Not too eager now--watch it. "I guess."
"Where do you want to go?" he asked.
"You can come here. I'll cook."
"I thought you didn't cook."
She said, "I don't cook well. But I do cook. We'll save the Four Seasons for a special occasion." She looked at her wrist. She wore two watches. They'd both stopped working. "What time do you have?"
"Eight."
"Shit, I have to go," Rune said, slipping off her T-shirt.
She could sense Richard watching her thin body, eyes sweeping up and down. She turned to him, wearing only her Bugs Bunny panties. "So, what are you staring at?" Put her hands on her hips.
And got him to blush.
Yes! Score one for me.
"Glad you don't shop at Frederick's of Hollywood," he said.
A good recovery. This boy had potential.
As she dressed, Richard asked, "What's the hurry? I didn't think your store opened until noon."
"Oh, I'm not going to work," she said. "I'm going to the police."
CHAPTER SEVEN
"Miss Rune," Detective Manelli said, "we are investigating the case."
She looked at his organized desk. Here--not standing in front of a corpse--he seemed like an insurance agent.
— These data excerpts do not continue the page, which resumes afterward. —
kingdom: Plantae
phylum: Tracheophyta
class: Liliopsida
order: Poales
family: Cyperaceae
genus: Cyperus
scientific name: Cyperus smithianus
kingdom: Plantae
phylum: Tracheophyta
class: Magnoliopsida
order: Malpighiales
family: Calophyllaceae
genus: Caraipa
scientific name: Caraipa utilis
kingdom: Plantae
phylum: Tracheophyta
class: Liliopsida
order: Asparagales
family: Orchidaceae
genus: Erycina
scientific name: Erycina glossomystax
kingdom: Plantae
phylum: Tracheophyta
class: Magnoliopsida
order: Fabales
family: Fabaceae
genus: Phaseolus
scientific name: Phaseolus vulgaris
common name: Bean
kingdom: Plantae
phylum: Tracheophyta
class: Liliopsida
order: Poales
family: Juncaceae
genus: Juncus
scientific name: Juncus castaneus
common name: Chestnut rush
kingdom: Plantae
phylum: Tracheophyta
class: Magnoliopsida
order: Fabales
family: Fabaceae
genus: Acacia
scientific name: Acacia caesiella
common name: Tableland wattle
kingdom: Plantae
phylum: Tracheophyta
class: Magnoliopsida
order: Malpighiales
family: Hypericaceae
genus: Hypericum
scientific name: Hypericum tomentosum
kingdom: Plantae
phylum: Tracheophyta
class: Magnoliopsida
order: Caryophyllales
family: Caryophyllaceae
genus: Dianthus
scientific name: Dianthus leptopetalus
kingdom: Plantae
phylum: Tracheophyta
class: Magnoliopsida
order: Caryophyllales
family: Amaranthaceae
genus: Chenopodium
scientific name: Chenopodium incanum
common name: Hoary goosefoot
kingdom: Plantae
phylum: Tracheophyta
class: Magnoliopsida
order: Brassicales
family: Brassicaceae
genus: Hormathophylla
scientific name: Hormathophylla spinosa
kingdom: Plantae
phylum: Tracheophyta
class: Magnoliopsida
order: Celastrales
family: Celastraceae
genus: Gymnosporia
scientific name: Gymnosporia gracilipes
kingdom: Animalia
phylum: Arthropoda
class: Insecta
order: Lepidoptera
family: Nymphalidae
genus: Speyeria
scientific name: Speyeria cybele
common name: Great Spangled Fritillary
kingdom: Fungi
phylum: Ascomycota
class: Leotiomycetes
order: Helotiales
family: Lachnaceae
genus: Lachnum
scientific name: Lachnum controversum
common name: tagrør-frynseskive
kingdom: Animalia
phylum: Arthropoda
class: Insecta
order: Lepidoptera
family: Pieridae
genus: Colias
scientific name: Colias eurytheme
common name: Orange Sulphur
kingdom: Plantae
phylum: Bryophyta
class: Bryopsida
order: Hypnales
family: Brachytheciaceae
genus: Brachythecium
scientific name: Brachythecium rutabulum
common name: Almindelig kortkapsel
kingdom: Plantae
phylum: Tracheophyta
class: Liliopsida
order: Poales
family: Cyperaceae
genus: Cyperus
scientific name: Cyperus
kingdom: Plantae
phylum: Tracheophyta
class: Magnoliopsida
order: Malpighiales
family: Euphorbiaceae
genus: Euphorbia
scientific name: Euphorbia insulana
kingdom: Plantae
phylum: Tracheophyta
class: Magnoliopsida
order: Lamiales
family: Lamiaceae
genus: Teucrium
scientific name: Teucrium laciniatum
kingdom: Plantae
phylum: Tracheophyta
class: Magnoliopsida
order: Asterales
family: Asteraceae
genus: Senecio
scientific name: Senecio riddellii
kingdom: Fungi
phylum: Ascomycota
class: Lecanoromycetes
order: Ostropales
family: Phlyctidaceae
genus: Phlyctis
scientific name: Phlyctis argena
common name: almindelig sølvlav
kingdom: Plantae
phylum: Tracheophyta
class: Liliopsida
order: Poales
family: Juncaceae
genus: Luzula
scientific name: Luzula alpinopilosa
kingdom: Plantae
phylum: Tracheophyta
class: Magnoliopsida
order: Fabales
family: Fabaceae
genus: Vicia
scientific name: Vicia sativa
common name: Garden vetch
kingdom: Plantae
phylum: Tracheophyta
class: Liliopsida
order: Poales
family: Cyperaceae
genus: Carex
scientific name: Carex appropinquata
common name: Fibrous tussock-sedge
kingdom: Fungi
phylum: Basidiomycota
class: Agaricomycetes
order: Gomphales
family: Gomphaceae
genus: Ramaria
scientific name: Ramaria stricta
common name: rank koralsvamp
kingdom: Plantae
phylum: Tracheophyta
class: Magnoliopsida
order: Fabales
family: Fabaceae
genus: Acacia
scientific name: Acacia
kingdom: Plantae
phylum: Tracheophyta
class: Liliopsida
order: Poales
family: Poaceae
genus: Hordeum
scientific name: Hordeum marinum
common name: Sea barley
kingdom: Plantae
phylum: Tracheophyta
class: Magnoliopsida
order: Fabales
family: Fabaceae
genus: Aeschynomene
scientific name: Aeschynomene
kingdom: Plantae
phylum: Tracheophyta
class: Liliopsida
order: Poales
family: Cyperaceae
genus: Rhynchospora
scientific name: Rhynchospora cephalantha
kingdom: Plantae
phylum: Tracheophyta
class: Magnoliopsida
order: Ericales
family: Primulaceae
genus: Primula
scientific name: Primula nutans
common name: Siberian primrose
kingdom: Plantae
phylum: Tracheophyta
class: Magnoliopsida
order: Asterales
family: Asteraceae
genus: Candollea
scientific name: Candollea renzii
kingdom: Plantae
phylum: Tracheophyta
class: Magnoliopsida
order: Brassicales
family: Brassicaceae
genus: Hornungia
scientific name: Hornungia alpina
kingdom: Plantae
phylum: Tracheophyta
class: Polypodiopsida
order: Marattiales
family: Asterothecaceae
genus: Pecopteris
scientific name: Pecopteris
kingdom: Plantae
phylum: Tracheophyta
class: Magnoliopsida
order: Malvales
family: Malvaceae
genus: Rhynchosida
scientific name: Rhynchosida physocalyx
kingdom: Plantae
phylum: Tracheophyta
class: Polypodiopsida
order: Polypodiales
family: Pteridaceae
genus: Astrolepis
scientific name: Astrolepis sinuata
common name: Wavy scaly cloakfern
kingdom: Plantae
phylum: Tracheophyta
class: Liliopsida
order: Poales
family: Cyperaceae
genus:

The close-together eyes weren't so noticeable; they moved quickly, surveying her, and she decided he might be smarter than she'd thought. His first name was Virgil. She looked at the nameplate twice to make sure she'd read it right.
She nodded at the file open on his desk, the one he'd been reading. "But that's not his case. Mr. Kelly's, I mean."
He took a breath, let it out. "No, it's not."
"Which one is his?" she asked stridently. "How far down is it?" She gestured at the stack of folders.
The captain--the one she'd met in Mr. Kelly's apartment--breezed in. He glanced down with a splinter of recognition but didn't say anything to her.
"They want to hear today," he told Manelli. "About the tourist killing."
"They'll hear today," Manelli said wearily.
"You got anything?"
"No."
"The mayor. You know. The Post. The Daily News."
"I know."
The captain looked at Rune once again. He left the office.
"We're doing everything according to procedures," Manelli told her.
"Who's the tourist?"
"Somebody from Iowa. Knifed in Times Square. Don't start with me on that."